- **Texto**
Ortega y Gasset ya lo
había mencionado cuando dijo “Yo soy yo y
mis circunstancias y si no las salvo a ellas no me salvo yo”[10],
es decir, la “libertad humana no se
despliega en un vacío absoluto de contenidos o determinaciones…la situación nos
insta. Sobre ella se despliega la libertad”[11].
Por ello la libertad plena no sé da en actos que cuenten solo con consentimiento
y advertencia, requiere algo más profundo, requiere una unión con el pasado
personal y la conciencia de la trascendencia de la acción hacia adelante[12].
Bergson, por su parte, señalará que el yo es una unidad en evolución[13],
por ello “somos libres cuando nuestros
actos brotan de nuestra personalidad total, cuando la expresan”[14]
Para entender esto, hay que tener presente que se entiende por personalidad “todos los procesos y manifestaciones
psíquicas en cuanto son indicación de una unidad individual, de un “todo” comprensible
como unidad a través del tiempo, que son vividos por un individuo con la
conciencia que se trata de su propio “si mismo””[15]
Es necesario, pues,
para que exista un acto plenamente libre, la conciencia sobre la relación de
dicho acto con nuestras circunstancias, entendiendo por circunstancias tanto lo
que nos rodea como la historia personal misma y nuestra proyección hacia el
futuro, lo que bien se conoce en psicología como conciencia de sí mismo[16].
Parodiando a Lonergan, deberíamos decir que se refiere a una advertencia de
la advertencia[17].
De aquí se desprende el
hecho de que el juicio moral sobre los actos sólo puede versar sobre el acto
pero no sobre la persona que los realiza, es decir, se juzga el pecado, no al
pecador como popularmente se podría expresar y esto nos lleva a otra
consideración: la bondad de una acción o el acto bueno. Para la filosofía clásica
un acto es bueno si se tiene conciencia de que es bueno, se hace con esa
intención y con los medios rectos y buenos también. El problema, como se ha
visto, es la parte de la intención. ¿Hasta qué punto el bien que se hace
responde no al bien en sí, si no a la satisfacción de necesidades inconscientes
que podrían distar mucho de lo que
conscientemente sostenemos? De ahí la importancia del psicoanálisis y la
psicología en general en la depuración de la intención, y en la plena actuación
de la libertad.

- **Extractos del conjunto**
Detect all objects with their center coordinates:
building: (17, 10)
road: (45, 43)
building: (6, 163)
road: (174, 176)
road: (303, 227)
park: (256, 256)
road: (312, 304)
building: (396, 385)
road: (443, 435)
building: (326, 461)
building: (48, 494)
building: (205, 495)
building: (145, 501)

==

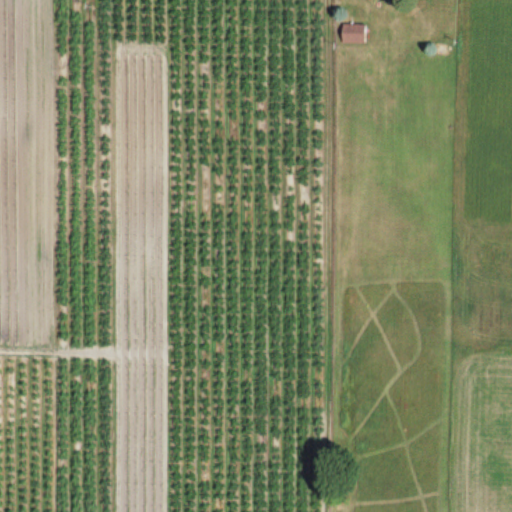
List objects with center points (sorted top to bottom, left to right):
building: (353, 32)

- **Consignas**
1. ¿Qué autores se mencionan por su nombre en el texto sobre la libertad? Enuméralos todos.
2. ¿Puedes reescribir en forma de lista, y más brevemente, el párrafo del texto sobre la libertad que empieza con «De aquí se desprende el hecho», conservando sus ideas principales?

- **Respuestas correctas**
1.
- Ortega y Gasset
- Bergson
- Lonergan

2.
- El juicio moral solo puede recaer sobre el acto, no sobre la persona que lo realiza: se juzga el pecado, no al pecador.
- Para la filosofía clásica, un acto es bueno si se tiene conciencia de que es bueno, se hace con esa intención y con medios rectos y buenos.
- La dificultad está en la intención: el bien que se hace puede responder a la satisfacción de necesidades inconscientes y no al bien en sí.
- Por eso el psicoanálisis y la psicología son importantes para depurar la intención y para la plena actuación de la libertad.